Public Release: 

The genetics behind hair loss

Cold Spring Harbor Laboratory

Scientists have discovered the function of the mammalian hairless gene, and have thereby provided a molecular basis for congenital hair loss disorders in humans.

Although the hairless phenotype was first observed in the mouse 75 years ago and both the mouse and human hairless genes have been cloned, the function of the Hairless protein has, until now, remained a mystery.

As published in Genes & Development, Dr. Catherine C. Thompson and colleagues at the Kennedy Krieger Research Institute and Johns Hopkins School of Medicine have determined the function of the Hairless protein: Hairless is a protein that works together with the thyroid hormone receptor.
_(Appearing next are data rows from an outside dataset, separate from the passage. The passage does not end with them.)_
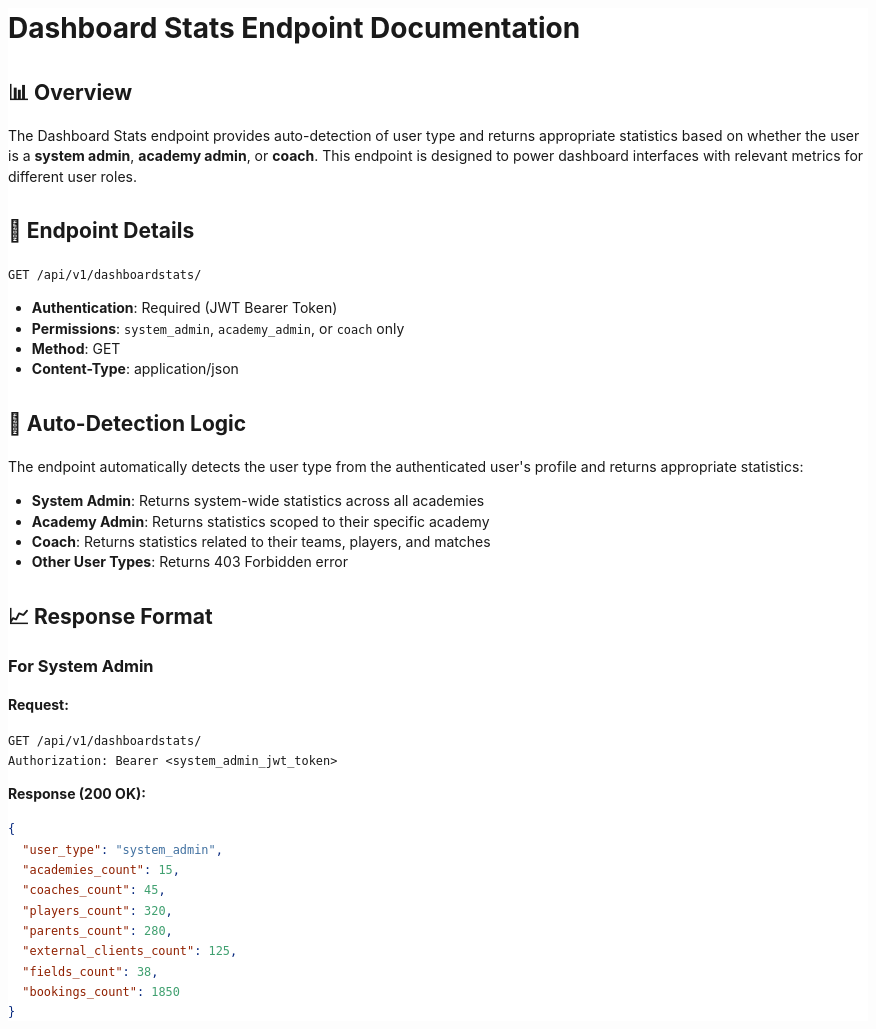 # Dashboard Stats Endpoint Documentation

## 📊 Overview

The Dashboard Stats endpoint provides auto-detection of user type and returns appropriate statistics based on whether the user is a **system admin**, **academy admin**, or **coach**. This endpoint is designed to power dashboard interfaces with relevant metrics for different user roles.

## 🎯 Endpoint Details

```
GET /api/v1/dashboardstats/
```

- **Authentication**: Required (JWT Bearer Token)
- **Permissions**: `system_admin`, `academy_admin`, or `coach` only
- **Method**: GET
- **Content-Type**: application/json

## 🔐 Auto-Detection Logic

The endpoint automatically detects the user type from the authenticated user's profile and returns appropriate statistics:

- **System Admin**: Returns system-wide statistics across all academies
- **Academy Admin**: Returns statistics scoped to their specific academy
- **Coach**: Returns statistics related to their teams, players, and matches
- **Other User Types**: Returns 403 Forbidden error

## 📈 Response Format

### For System Admin

**Request:**
```http
GET /api/v1/dashboardstats/
Authorization: Bearer <system_admin_jwt_token>
```

**Response (200 OK):**
```json
{
  "user_type": "system_admin",
  "academies_count": 15,
  "coaches_count": 45,
  "players_count": 320,
  "parents_count": 280,
  "external_clients_count": 125,
  "fields_count": 38,
  "bookings_count": 1850
}
```
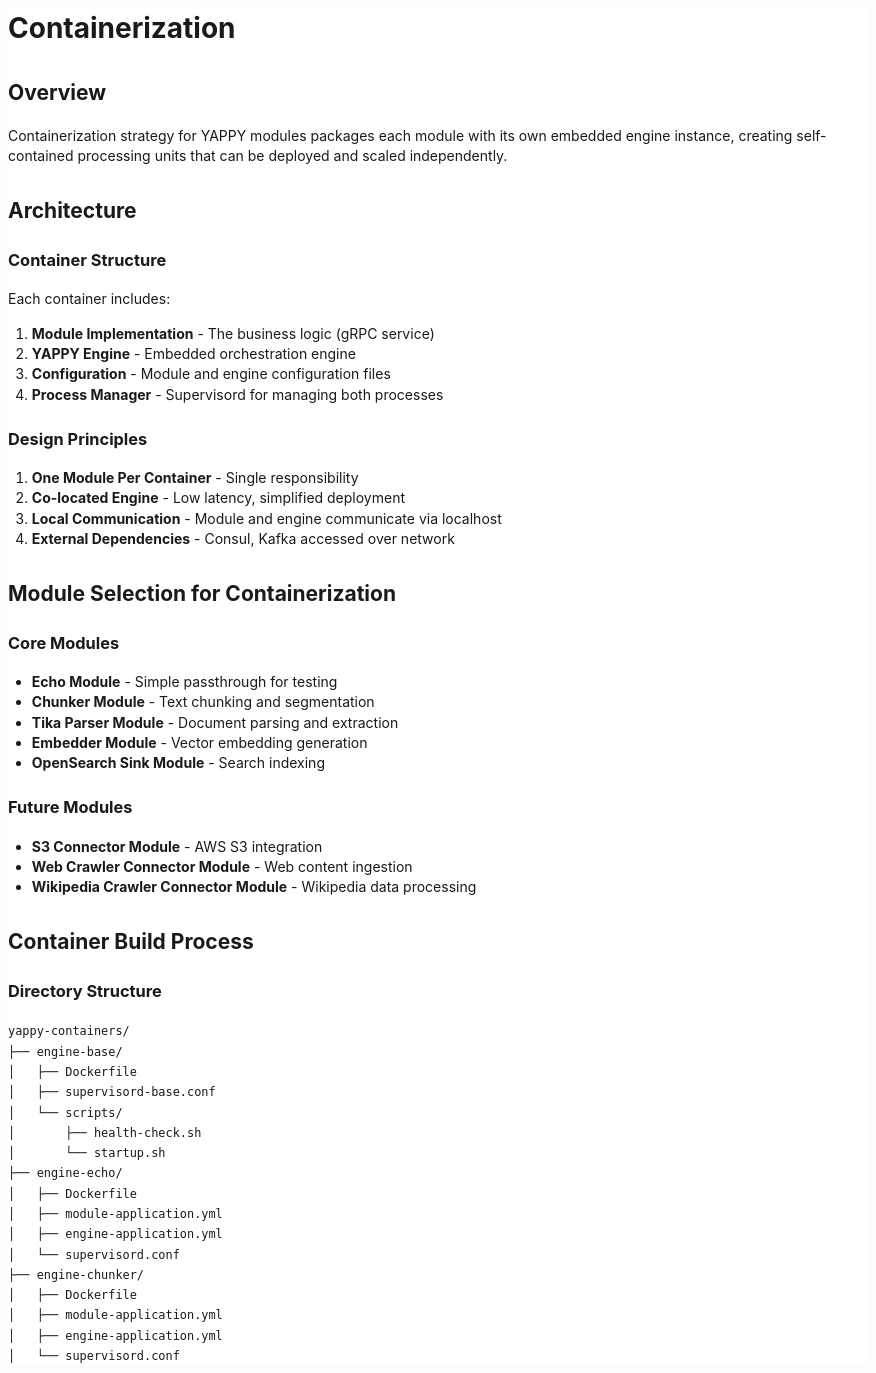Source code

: # Containerization

## Overview

Containerization strategy for YAPPY modules packages each module with its own embedded engine instance, creating self-contained processing units that can be deployed and scaled independently.

## Architecture

### Container Structure

Each container includes:
1. **Module Implementation** - The business logic (gRPC service)
2. **YAPPY Engine** - Embedded orchestration engine
3. **Configuration** - Module and engine configuration files
4. **Process Manager** - Supervisord for managing both processes

### Design Principles

1. **One Module Per Container** - Single responsibility
2. **Co-located Engine** - Low latency, simplified deployment
3. **Local Communication** - Module and engine communicate via localhost
4. **External Dependencies** - Consul, Kafka accessed over network

## Module Selection for Containerization

### Core Modules
- **Echo Module** - Simple passthrough for testing
- **Chunker Module** - Text chunking and segmentation
- **Tika Parser Module** - Document parsing and extraction
- **Embedder Module** - Vector embedding generation
- **OpenSearch Sink Module** - Search indexing

### Future Modules
- **S3 Connector Module** - AWS S3 integration
- **Web Crawler Connector Module** - Web content ingestion
- **Wikipedia Crawler Connector Module** - Wikipedia data processing

## Container Build Process

### Directory Structure

```
yappy-containers/
├── engine-base/
│   ├── Dockerfile
│   ├── supervisord-base.conf
│   └── scripts/
│       ├── health-check.sh
│       └── startup.sh
├── engine-echo/
│   ├── Dockerfile
│   ├── module-application.yml
│   ├── engine-application.yml
│   └── supervisord.conf
├── engine-chunker/
│   ├── Dockerfile
│   ├── module-application.yml
│   ├── engine-application.yml
│   └── supervisord.conf
```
In the absence of thyroid hormone, the Hairless protein acts in concert with the thyroid hormone receptor to recruit the necessary factors to turn off gene expression that is dependent upon the receptor. Depending upon the type and severity of the mutation in the hairless gene, the Hairless protein is unable to fulfill its normal role in this pathway, and the phenotypic consequences range from patchy to complete hair loss.

The discovery that Hairless mediates thyroid hormone receptor-dependent gene repression provides the first molecular insight into the role of Hairless in congenital hair loss disorders. This discovery represents a stepping stone upon which researchers can further delineate the genetic pathway of hair loss, and eventually design therapeutic agents.